Circa 10% van de bevolking klaagt over een chronische hoest (sinds minstens 8 weken) die niet kan worden toegeschreven aan de klassieke oorzaken (COPD, astma of gastro-oesofageale reflux). Dat heeft een zeer negatieve invloed op het lichamelijke, het sociale en het emotionele welzijn. Bij veel patiënten kan geen verklaring worden gevonden voor de hoest en reageert die niet op de behandeling. Zo’n hoest wordt nu als een aparte pathologische entiteit beschouwd en zou goed zijn voor circa 40% van de gevallen die worden gezien in gespecialiseerde hoestcentra. Twee derde van de patiënten zijn vrouwen. De meeste patiënten zijn 60-69 jaar oud. In het tijdschrift Breathe (1) is onlangs een artikel gepubliceerd dat een overzicht geeft van het probleem en de evolutie van het onderzoek.
Een chronische onverklaarde refractaire hoest zou meestal worden uitgelokt door een overgevoelige hoestreflex. Op grond van klinische en experimentele gegevens is een hoestovergevoeligheidssyndroom beschreven. Bij die patiënten kan een zwakke prikkel het hoesten uitlokken of kan zelfs helemaal geen meetbare prikkel worden aangetoond. Gezien de gelijkenissen met chronische pijn is ook een neuropathologische hypothese naar voren geschoven, met paresthesie van de larynx als een ander sleutelkenmerk.

[Foto's van personen met sleutelpunten]
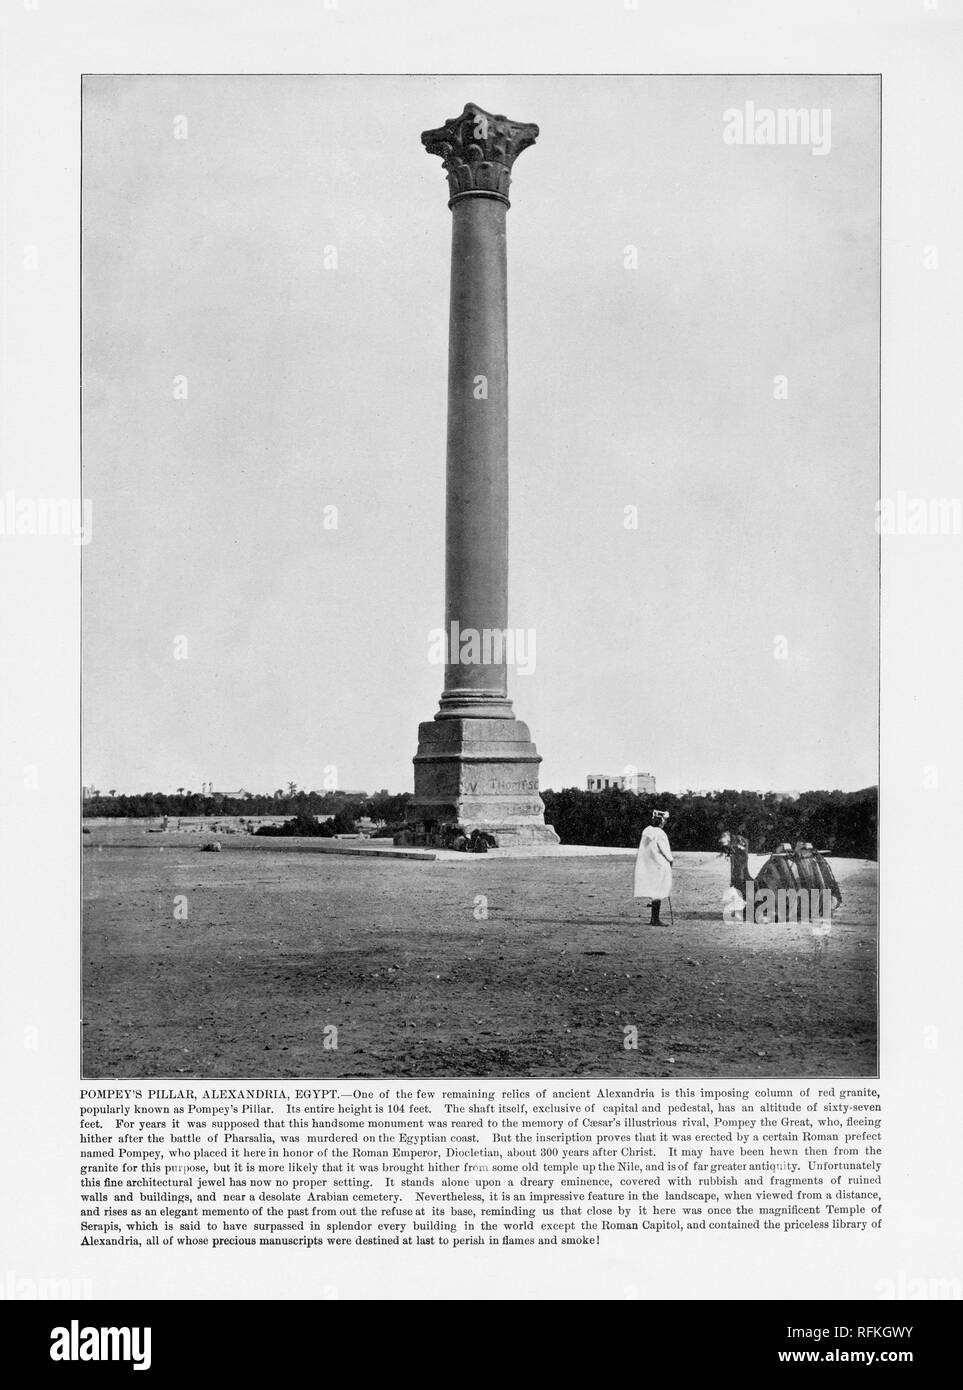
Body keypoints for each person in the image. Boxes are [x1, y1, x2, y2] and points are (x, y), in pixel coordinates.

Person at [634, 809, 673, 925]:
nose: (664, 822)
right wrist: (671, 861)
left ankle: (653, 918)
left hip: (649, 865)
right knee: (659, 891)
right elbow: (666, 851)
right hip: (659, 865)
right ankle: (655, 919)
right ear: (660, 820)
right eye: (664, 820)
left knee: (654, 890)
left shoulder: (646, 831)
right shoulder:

Met deze gegevens:
**1.** Schrijf uit de tekst over chronische hoest het gedeelte van "Circa 10% van" tot en met "van het onderzoek." woordelijk over.
**2.** In welke leeftijdsgroep vallen volgens de tekst over chronische hoest de meeste patiënten?

Antwoorden per opdracht:
**1.**
Circa 10% van de bevolking klaagt over een chronische hoest (sinds minstens 8 weken) die niet kan worden toegeschreven aan de klassieke oorzaken (COPD, astma of gastro-oesofageale reflux). Dat heeft een zeer negatieve invloed op het lichamelijke, het sociale en het emotionele welzijn. Bij veel patiënten kan geen verklaring worden gevonden voor de hoest en reageert die niet op de behandeling. Zo’n hoest wordt nu als een aparte pathologische entiteit beschouwd en zou goed zijn voor circa 40% van de gevallen die worden gezien in gespecialiseerde hoestcentra. Twee derde van de patiënten zijn vrouwen. De meeste patiënten zijn 60-69 jaar oud. In het tijdschrift Breathe (1) is onlangs een artikel gepubliceerd dat een overzicht geeft van het probleem en de evolutie van het onderzoek.

**2.** De meeste patiënten zijn 60-69 jaar oud.